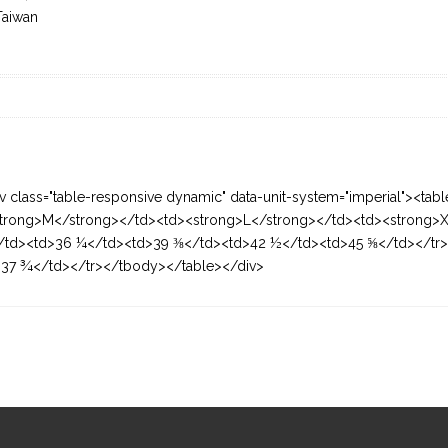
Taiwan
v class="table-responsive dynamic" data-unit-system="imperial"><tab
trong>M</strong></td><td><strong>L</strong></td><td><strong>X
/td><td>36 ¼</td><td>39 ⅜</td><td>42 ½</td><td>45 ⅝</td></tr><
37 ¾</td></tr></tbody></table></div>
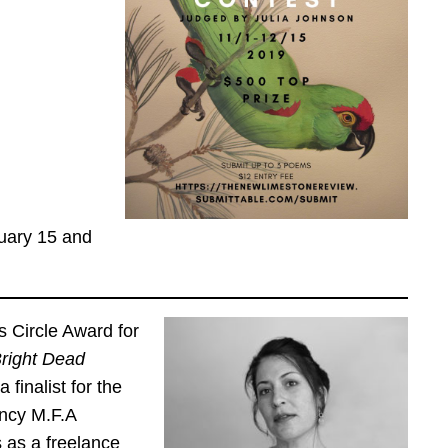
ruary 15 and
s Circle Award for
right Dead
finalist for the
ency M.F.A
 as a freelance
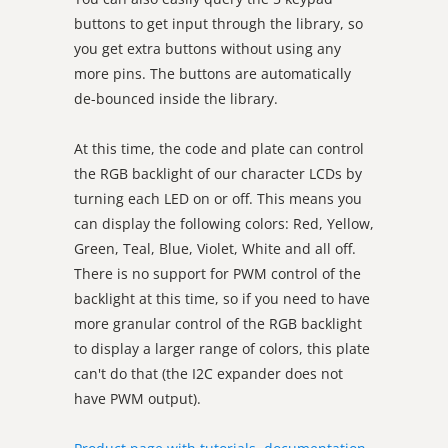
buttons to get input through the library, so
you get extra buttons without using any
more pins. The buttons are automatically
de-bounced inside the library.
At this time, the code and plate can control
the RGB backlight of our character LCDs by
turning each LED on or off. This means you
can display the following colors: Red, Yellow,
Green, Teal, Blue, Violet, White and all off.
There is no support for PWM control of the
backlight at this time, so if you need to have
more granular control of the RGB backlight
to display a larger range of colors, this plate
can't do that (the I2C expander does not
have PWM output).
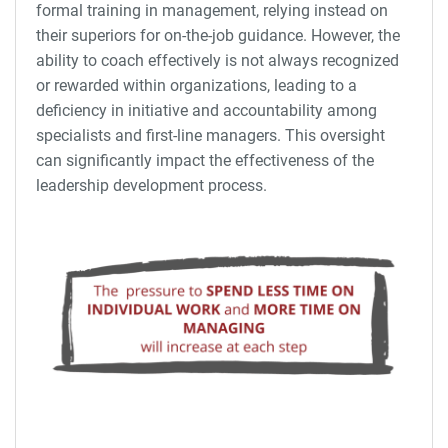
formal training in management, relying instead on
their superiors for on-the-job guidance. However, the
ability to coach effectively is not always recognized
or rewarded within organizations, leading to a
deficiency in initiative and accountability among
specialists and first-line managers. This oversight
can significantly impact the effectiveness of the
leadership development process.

☆ ☆ ☆ ☆ ☆ ☆ ☆

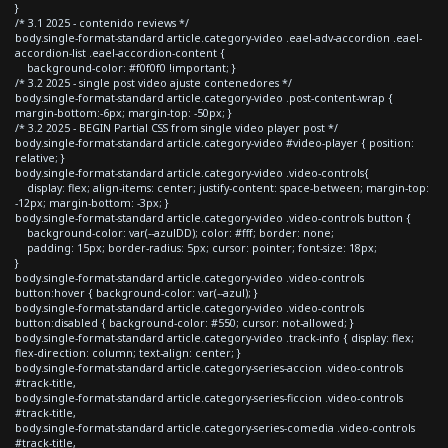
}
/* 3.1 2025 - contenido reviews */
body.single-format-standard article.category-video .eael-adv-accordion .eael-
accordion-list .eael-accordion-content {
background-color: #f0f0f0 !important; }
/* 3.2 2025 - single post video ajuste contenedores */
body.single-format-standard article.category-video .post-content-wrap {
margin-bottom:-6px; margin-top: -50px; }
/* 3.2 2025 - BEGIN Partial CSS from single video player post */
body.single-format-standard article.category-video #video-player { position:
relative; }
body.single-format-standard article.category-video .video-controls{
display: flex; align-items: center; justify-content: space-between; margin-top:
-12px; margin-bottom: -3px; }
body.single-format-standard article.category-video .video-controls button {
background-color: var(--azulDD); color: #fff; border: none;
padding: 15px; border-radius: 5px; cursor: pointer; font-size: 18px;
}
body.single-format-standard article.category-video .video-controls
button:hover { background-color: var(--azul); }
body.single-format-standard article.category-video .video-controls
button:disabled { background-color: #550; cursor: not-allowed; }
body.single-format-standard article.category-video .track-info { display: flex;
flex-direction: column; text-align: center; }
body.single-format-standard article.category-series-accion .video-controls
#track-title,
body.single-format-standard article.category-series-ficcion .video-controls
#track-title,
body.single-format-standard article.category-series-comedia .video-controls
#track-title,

☆ ☆ ☆ ☆ ☆ ☆ ☆

上のデータのうち、「buttons to get input through the library, so」を含む行から「have PWM output).」を含む行までを、両端の行も含めて一字一句そのまま書き写してください。

課題の解答 →
buttons to get input through the library, so
you get extra buttons without using any
more pins. The buttons are automatically
de-bounced inside the library.
At this time, the code and plate can control
the RGB backlight of our character LCDs by
turning each LED on or off. This means you
can display the following colors: Red, Yellow,
Green, Teal, Blue, Violet, White and all off.
There is no support for PWM control of the
backlight at this time, so if you need to have
more granular control of the RGB backlight
to display a larger range of colors, this plate
can't do that (the I2C expander does not
have PWM output).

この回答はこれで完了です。